◆ What you are asked to do
Lines before the one containing "- List all episodes" in the records below are to be left out; that line and all after it, through the end, are to be retyped exactly.

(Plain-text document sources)
════════

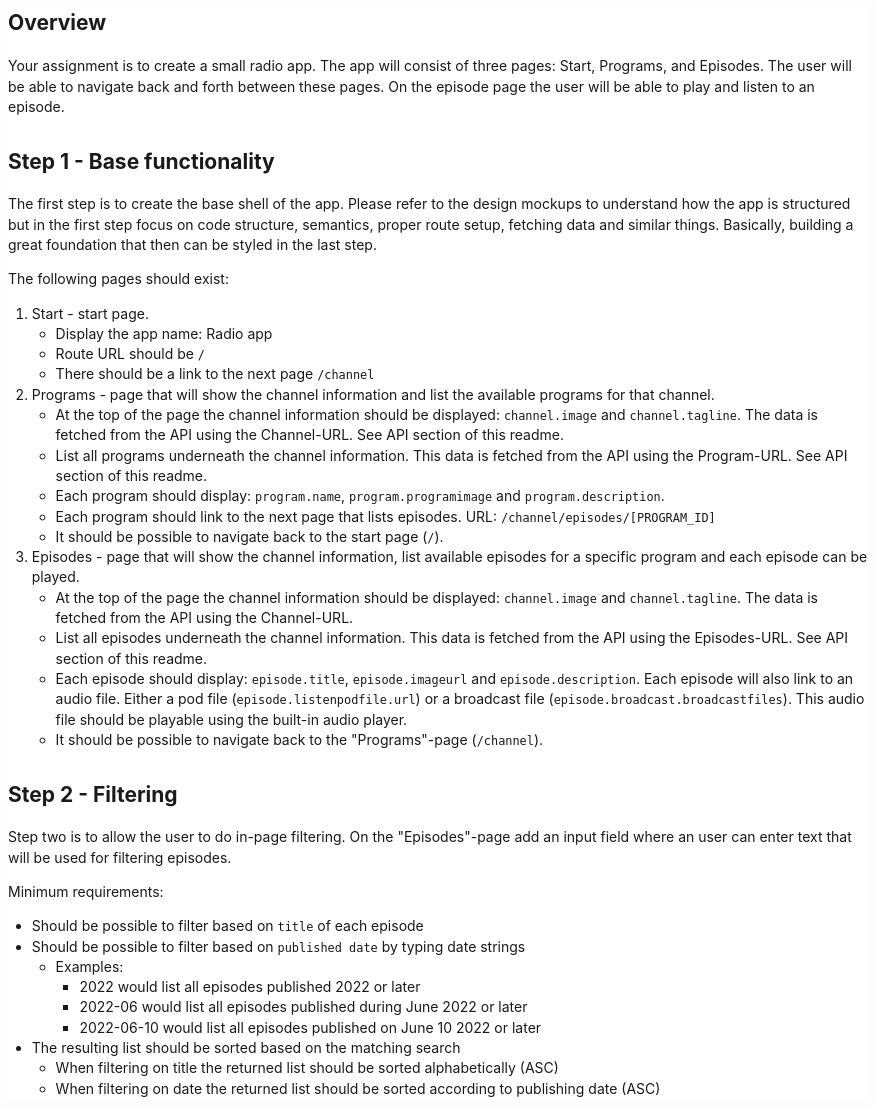 ## Overview

Your assignment is to create a small radio app. The app will consist of three pages: Start, Programs, and Episodes. The user will be able to navigate back and forth between these pages. On the episode page the user will be able to play and listen to an episode.

## Step 1 - Base functionality

The first step is to create the base shell of the app. Please refer to the design mockups to understand how the app is structured but in the first step focus on code structure, semantics, proper route setup, fetching data and similar things. Basically, building a great foundation that then can be styled in the last step.

The following pages should exist:

1. Start - start page.
   - Display the app name: Radio app
   - Route URL should be `/`
   - There should be a link to the next page `/channel`
2. Programs - page that will show the channel information and list the available programs for that channel.
   - At the top of the page the channel information should be displayed: `channel.image` and `channel.tagline`. The data is fetched from the API using the Channel-URL. See API section of this readme.
   - List all programs underneath the channel information. This data is fetched from the API using the Program-URL. See API section of this readme.
   - Each program should display: `program.name`, `program.programimage` and `program.description`.
   - Each program should link to the next page that lists episodes. URL: `/channel/episodes/[PROGRAM_ID]`
   - It should be possible to navigate back to the start page (`/`).
3. Episodes - page that will show the channel information, list available episodes for a specific program and each episode can be played.
   - At the top of the page the channel information should be displayed: `channel.image` and `channel.tagline`. The data is fetched from the API using the Channel-URL.
   - List all episodes underneath the channel information. This data is fetched from the API using the Episodes-URL. See API section of this readme.
   - Each episode should display: `episode.title`, `episode.imageurl` and `episode.description`. Each episode will also link to an audio file. Either a pod file (`episode.listenpodfile.url`) or a broadcast file (`episode.broadcast.broadcastfiles`). This audio file should be playable using the built-in audio player.
   - It should be possible to navigate back to the "Programs"-page (`/channel`).

## Step 2 - Filtering

Step two is to allow the user to do in-page filtering. On the "Episodes"-page add an input field where an user can enter text that will be used for filtering episodes.

Minimum requirements:

- Should be possible to filter based on `title` of each episode
- Should be possible to filter based on `published date` by typing date strings
  - Examples:
    - 2022 would list all episodes published 2022 or later
    - 2022-06 would list all episodes published during June 2022 or later
    - 2022-06-10 would list all episodes published on June 10 2022 or later
- The resulting list should be sorted based on the matching search
  - When filtering on title the returned list should be sorted alphabetically (ASC)
  - When filtering on date the returned list should be sorted according to publishing date (ASC)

════════

◆ Problem solution
   - List all episodes underneath the channel information. This data is fetched from the API using the Episodes-URL. See API section of this readme.
   - Each episode should display: `episode.title`, `episode.imageurl` and `episode.description`. Each episode will also link to an audio file. Either a pod file (`episode.listenpodfile.url`) or a broadcast file (`episode.broadcast.broadcastfiles`). This audio file should be playable using the built-in audio player.
   - It should be possible to navigate back to the "Programs"-page (`/channel`).

## Step 2 - Filtering

Step two is to allow the user to do in-page filtering. On the "Episodes"-page add an input field where an user can enter text that will be used for filtering episodes.

Minimum requirements:

- Should be possible to filter based on `title` of each episode
- Should be possible to filter based on `published date` by typing date strings
  - Examples:
    - 2022 would list all episodes published 2022 or later
    - 2022-06 would list all episodes published during June 2022 or later
    - 2022-06-10 would list all episodes published on June 10 2022 or later
- The resulting list should be sorted based on the matching search
  - When filtering on title the returned list should be sorted alphabetically (ASC)
  - When filtering on date the returned list should be sorted according to publishing date (ASC)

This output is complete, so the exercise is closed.